Text to read:
^^^^^^^^

9.1 The t Distributions

The t distributions (note the plural) help us specify how confident we can be about research findings. We want to know whether we can generalize what we have learned about one sample to a larger population. The t test, based on the t distributions, tells us how confident we can be that the sample differs from the larger population.

The t distributions are more versatile than the z distribution because we can use them when (a) we don’t know the population standard deviation as we’ll learn in this chapter, and (b) we are comparing two samples as we’ll learn in chapters 10 and 11. Figure 9-1 demonstrates that there are many t distributions—one for each possible sample size. Just as we are less likely to believe gossip from only one or two people, we are less certain about what the population distribution really looks like when we have a small sample size. The uncertainty of a small sample size means that the t distributions become flatter and more spread out. However, as the sample size gets larger, the t distributions begin to merge with the z distribution because we gain confidence as more participants are added to a study, just as we become increasingly confident in gossip that is repeated by many independent sources.

^^^^^^^^

Material provided:
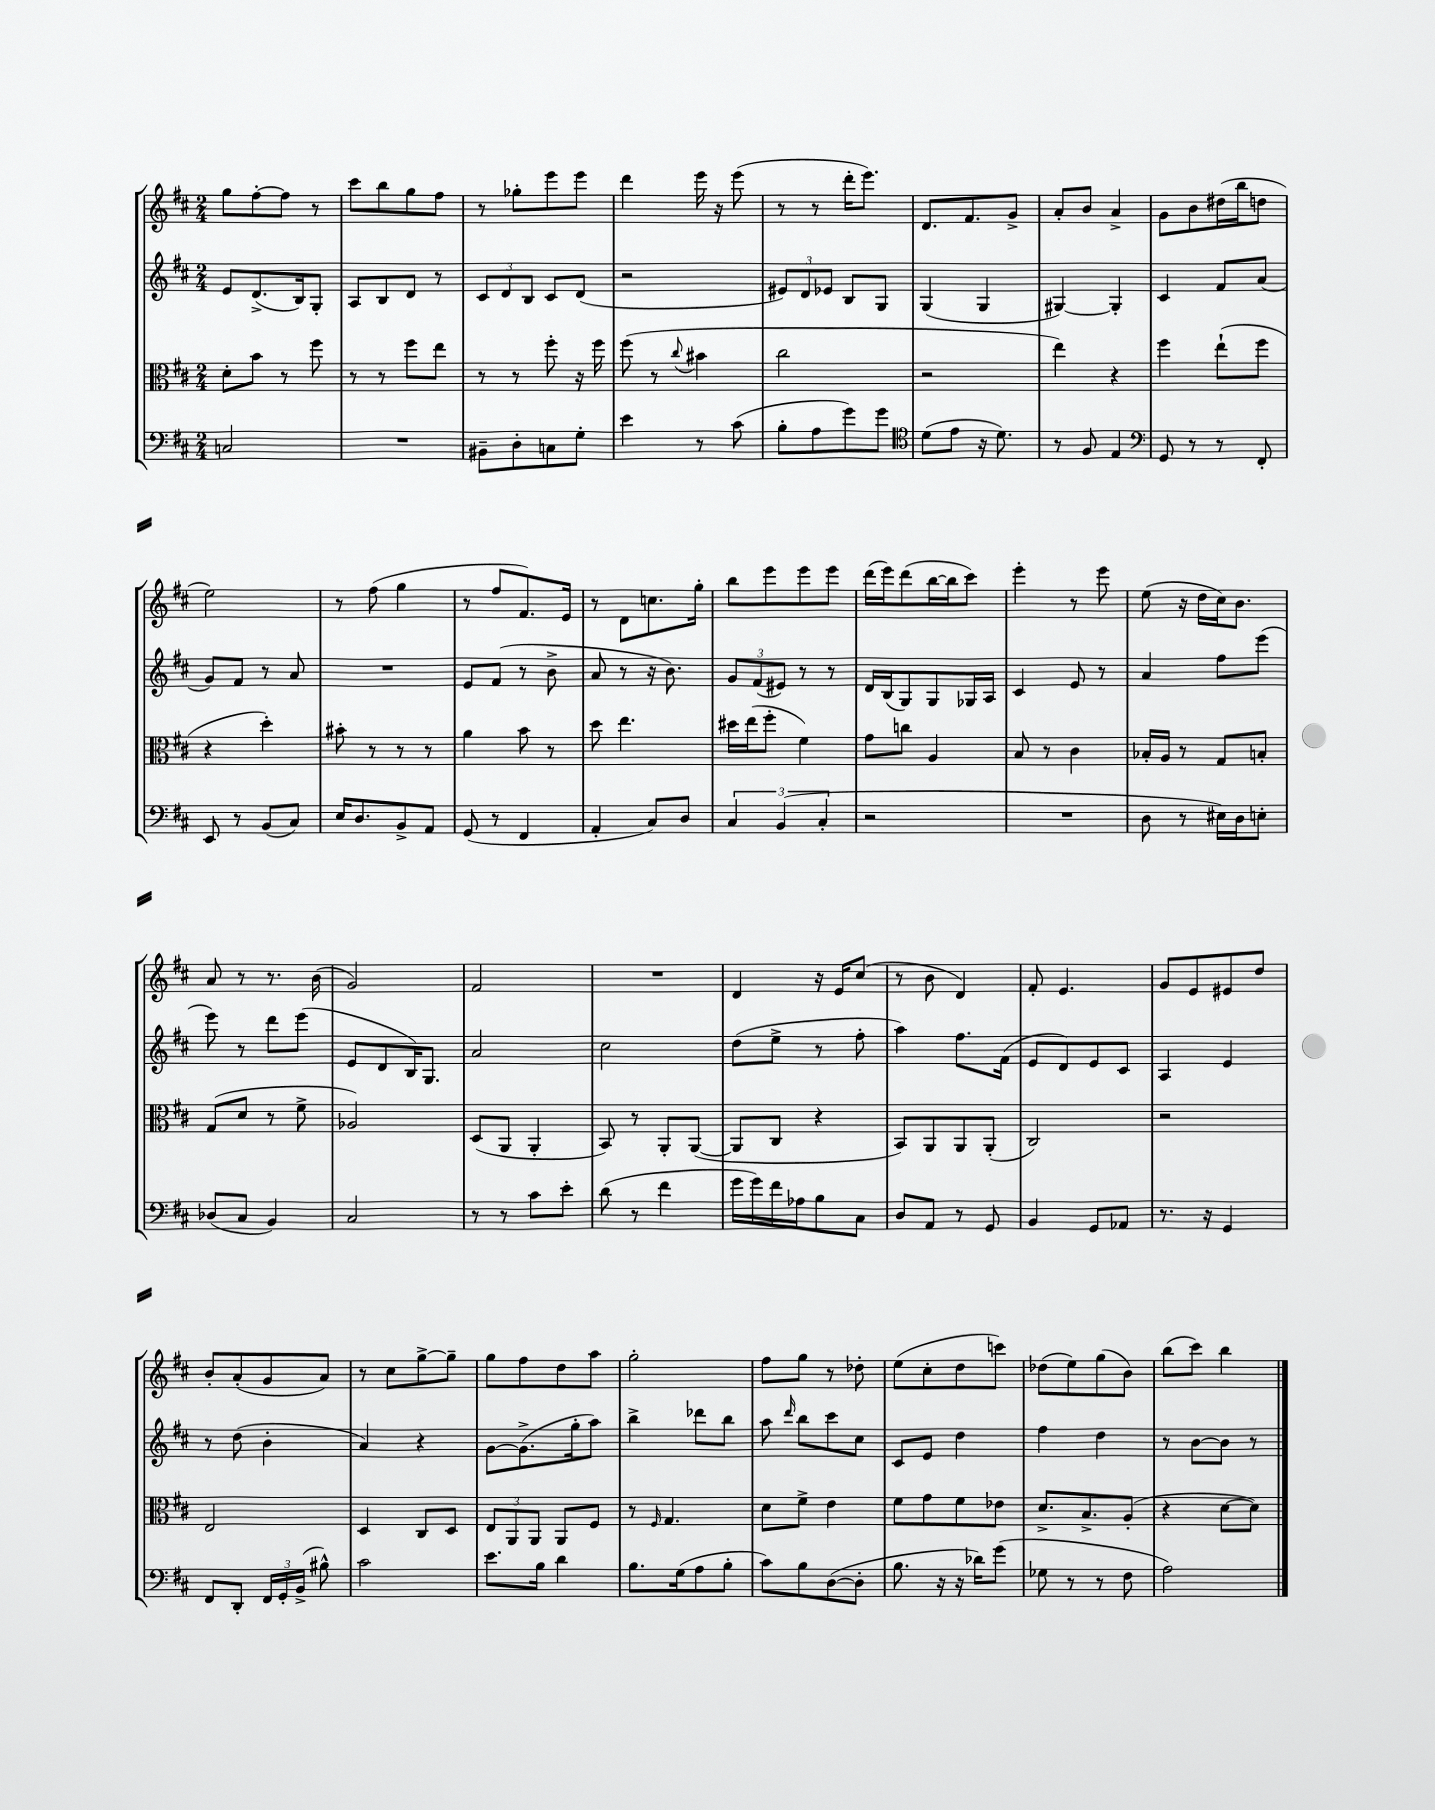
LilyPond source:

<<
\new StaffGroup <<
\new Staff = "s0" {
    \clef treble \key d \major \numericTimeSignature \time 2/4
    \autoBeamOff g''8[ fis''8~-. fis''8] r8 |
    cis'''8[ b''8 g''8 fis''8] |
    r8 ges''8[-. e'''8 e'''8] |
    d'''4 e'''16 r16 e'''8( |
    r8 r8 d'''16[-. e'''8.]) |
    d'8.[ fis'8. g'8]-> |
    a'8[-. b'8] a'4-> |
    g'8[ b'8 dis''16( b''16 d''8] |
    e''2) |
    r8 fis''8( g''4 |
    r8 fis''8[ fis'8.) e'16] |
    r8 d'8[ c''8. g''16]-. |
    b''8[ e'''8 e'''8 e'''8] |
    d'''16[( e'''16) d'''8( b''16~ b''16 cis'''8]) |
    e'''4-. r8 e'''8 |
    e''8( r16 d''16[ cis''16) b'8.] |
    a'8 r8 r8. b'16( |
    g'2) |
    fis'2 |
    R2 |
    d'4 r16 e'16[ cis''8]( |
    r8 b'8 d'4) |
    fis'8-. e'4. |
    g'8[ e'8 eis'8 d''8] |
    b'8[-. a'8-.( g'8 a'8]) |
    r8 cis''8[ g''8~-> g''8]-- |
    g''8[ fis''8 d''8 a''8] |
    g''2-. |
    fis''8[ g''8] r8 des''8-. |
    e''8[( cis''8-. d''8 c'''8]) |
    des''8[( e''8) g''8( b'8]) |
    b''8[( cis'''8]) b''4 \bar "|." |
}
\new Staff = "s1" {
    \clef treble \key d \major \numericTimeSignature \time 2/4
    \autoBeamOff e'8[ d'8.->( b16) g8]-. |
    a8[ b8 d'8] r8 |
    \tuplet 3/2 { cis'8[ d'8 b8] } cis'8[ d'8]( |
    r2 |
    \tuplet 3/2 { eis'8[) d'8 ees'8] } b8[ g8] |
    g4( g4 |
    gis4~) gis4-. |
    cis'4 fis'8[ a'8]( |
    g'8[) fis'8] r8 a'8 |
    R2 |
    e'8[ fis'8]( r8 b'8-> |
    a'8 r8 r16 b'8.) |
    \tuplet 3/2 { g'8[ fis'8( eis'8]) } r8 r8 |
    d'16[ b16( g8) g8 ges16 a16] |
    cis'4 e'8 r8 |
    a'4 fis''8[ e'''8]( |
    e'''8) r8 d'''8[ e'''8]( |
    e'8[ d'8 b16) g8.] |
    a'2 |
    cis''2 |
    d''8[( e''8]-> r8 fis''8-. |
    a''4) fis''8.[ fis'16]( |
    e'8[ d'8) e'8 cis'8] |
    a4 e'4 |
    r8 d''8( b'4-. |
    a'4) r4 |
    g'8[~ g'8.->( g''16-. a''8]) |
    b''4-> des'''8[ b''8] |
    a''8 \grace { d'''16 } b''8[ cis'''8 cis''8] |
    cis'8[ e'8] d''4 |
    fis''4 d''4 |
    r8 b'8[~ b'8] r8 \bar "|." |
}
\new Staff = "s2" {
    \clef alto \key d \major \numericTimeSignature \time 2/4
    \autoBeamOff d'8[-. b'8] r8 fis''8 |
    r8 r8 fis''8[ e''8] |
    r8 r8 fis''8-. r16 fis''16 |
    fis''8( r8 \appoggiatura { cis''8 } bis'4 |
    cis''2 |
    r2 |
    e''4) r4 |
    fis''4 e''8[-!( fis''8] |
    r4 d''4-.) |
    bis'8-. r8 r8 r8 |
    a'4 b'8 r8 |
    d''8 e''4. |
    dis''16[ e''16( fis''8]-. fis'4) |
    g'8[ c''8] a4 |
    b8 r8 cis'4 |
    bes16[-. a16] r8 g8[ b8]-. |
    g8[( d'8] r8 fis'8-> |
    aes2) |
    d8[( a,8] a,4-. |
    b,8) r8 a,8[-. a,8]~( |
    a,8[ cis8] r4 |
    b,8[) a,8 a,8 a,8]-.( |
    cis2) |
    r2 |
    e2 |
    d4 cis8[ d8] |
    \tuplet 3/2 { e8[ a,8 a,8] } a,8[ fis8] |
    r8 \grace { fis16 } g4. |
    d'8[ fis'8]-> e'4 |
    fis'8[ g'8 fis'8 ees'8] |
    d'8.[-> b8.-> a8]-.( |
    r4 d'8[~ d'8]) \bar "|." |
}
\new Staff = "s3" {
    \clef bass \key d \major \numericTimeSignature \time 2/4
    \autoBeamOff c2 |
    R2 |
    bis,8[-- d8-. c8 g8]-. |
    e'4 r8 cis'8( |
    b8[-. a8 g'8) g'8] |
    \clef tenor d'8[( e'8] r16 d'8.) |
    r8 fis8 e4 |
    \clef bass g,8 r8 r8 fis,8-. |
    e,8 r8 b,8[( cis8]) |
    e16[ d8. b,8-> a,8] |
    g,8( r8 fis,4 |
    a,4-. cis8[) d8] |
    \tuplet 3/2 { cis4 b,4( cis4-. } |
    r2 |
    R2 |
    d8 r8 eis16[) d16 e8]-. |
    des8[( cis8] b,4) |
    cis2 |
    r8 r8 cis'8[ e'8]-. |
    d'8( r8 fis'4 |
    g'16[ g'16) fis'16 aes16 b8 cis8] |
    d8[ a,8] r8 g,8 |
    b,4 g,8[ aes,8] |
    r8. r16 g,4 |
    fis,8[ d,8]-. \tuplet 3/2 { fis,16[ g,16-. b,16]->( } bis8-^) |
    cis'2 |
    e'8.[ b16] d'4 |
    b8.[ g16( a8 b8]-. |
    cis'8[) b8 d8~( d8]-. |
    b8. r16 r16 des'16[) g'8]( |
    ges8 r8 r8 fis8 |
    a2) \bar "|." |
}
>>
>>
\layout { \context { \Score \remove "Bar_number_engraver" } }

^^^^^^^^

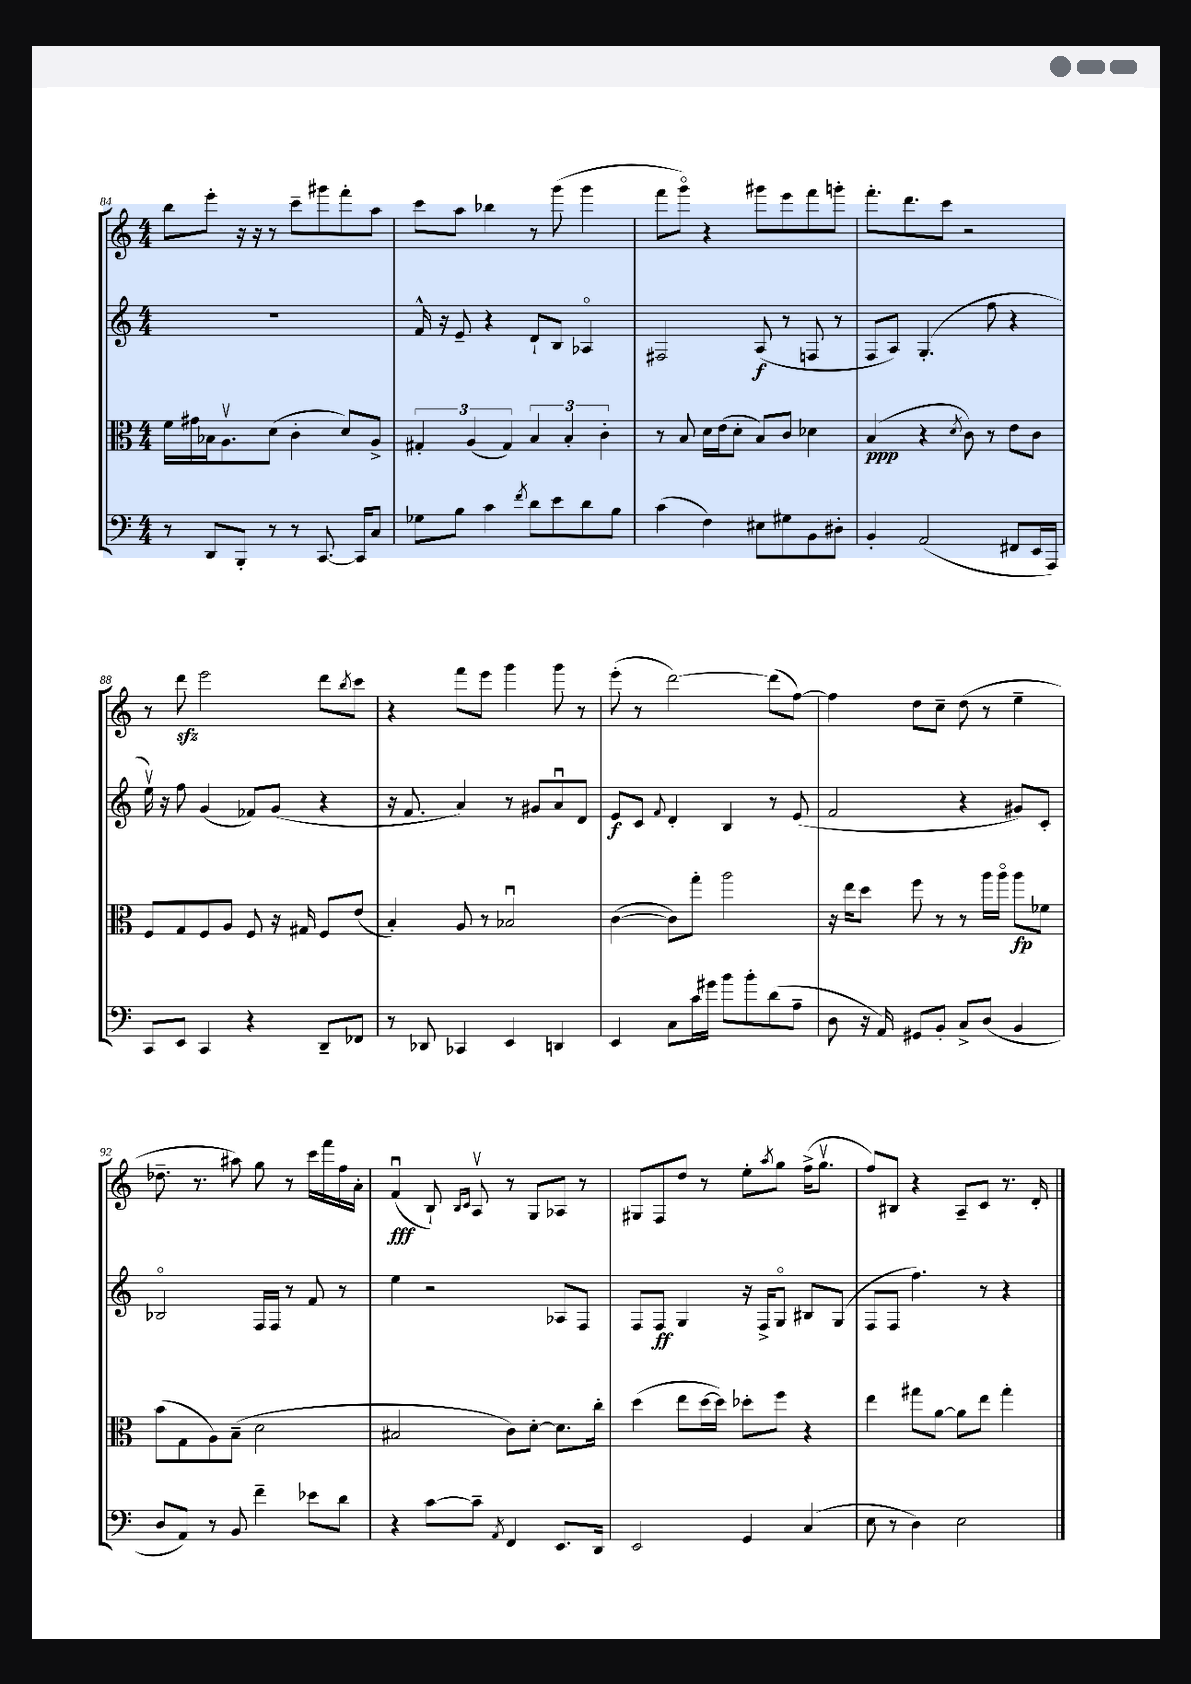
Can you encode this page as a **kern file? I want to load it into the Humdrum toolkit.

^^^^^^^^

Exercises to complete:
A: According to the passage on t distributions, what happens to the t distributions as the sample size gets larger?
B: Please rewrite part of the passage on t distributions, beginning at the words "The t distributions (note" and stopping after "the larger population.", with "generalize" changed to "extend".
Answer from the passage on t distributions alone; the lines play no part.

Correct answers:
A: They begin to merge with the z distribution.

B:
The t distributions (note the plural) help us specify how confident we can be about research findings. We want to know whether we can extend what we have learned about one sample to a larger population. The t test, based on the t distributions, tells us how confident we can be that the sample differs from the larger population.